You can sense the ambition here from the fit-out alone, a beautifully brash take on a mid-century bistro. Ornately framed Victorian-style art fills an entire wall – but graffitied in red across it are the words “mételo en la boca” (Spanish for “put it in your mouth”). There’s also a chequer-tiled floor, emerald-hued furniture and a dramatic rounded bar.
Martinez is helming the place alongside creative culinary partner Ian Curley, the lauded British-born, Melbourne-based chef and hospitality consultant. He’s the former European Group executive chef, behind Kirk’s Wine Bar and French Saloon (which is now an events space).
The menu at Lona Misa is mostly Latin, drawing on both Martinez’s Spanish heritage and the Hispanic communities of New York and Los Angeles, where she lived on and off for around eight years. Given the all-hours nature of hotel dining, the 90-seat Lona Misa is open from morning right into the wee hours, morphing from cafe to dinner spot to wine bar.
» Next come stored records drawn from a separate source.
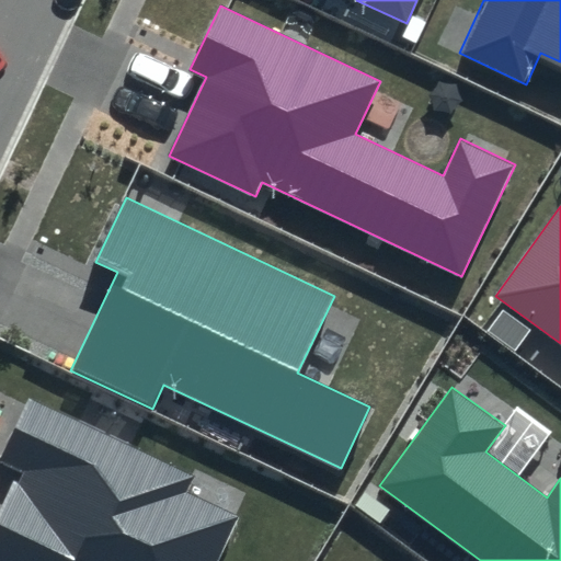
[(195,474),(29,397),(0,458),(0,465),(16,472),(0,508),(0,560),(216,560),(238,516),(186,493),(195,474)]
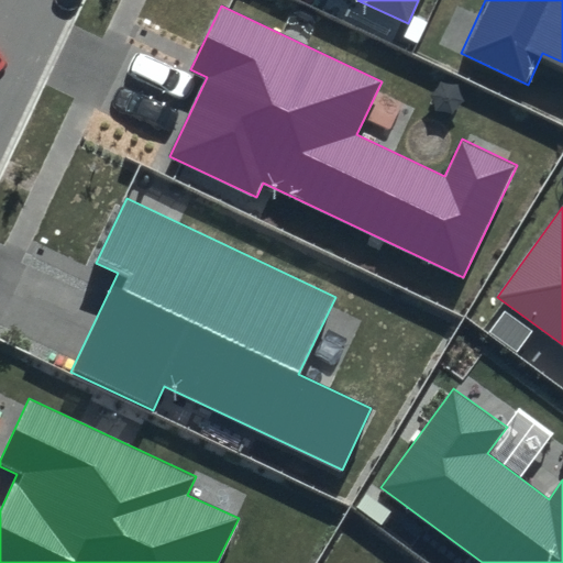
All buildings are outlined.
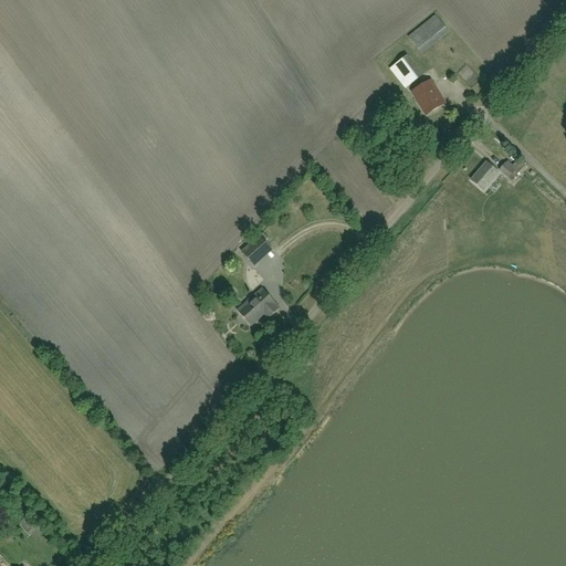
[(405,90),(422,76),(407,55),(389,70),(405,90)]
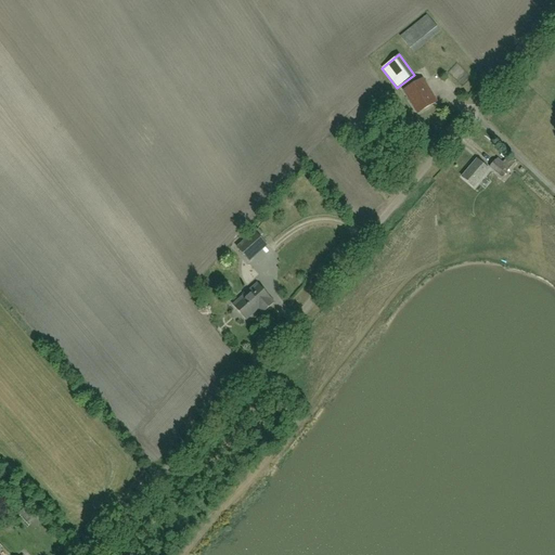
[(416,114),(437,103),(423,79),(403,90),(416,114)]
The dinner menu is the most extensive, though. It begins with punchy snacks and small plates: oyster-mushroom ceviche; tostadas with smoked watermelon and refried black beans; and baccalà fritters that do a good job mimicking the salty dried cod.
There’s also morcilla (Spanish blood sausage) served on crisp fried bread and topped with an egg yolk – all vegan, of course. The sausage is made in-house using beetroot, and reduced wine stands in for the blood. Larger plates include vegan takes on chicken tamales and sweet, mince-stuffed poblano peppers. And there’s even moqueca, a traditional Brazilian seafood stew that’s spicy, coconut-y and brimming with prawns and fish (skin included).
But not all the dishes rely on mock meat. Thanks to the restaurant’s built-in charcoal Josper oven, Martinez has managed to imbue cauliflower (served with peri-peri sauce), broccoli, sweet potato and mushrooms with the same smoky char you’d expect on barbequed meats and fish. Of all the Ovolo eateries, Lona Misa is only the second that’s entirely vegan, though some dishes can be made vegetarian (with cheese). The similarly plant-based breakfast menu includes huevos rancheros, a spiced-black-bean-packed burrito and “The Full Spanish” (with a wedge of tortilla). For dessert, there are rotating trays of veganised chocolate tarts, flan and rice pudding. Even the room-service menu is vegan,.
Drinks-wise, find Latin-inspired cocktails such as a Pina Colada topped with plantain chips and the Rumba Caliente, a spicy, Margarita-like mix of jalapeno mezcal, habanero shrub and smoked watermelon (with black lava salt). Zero-proof options include kombucha on tap and non-boozy cocktails, available with or without a shot of Seedlip.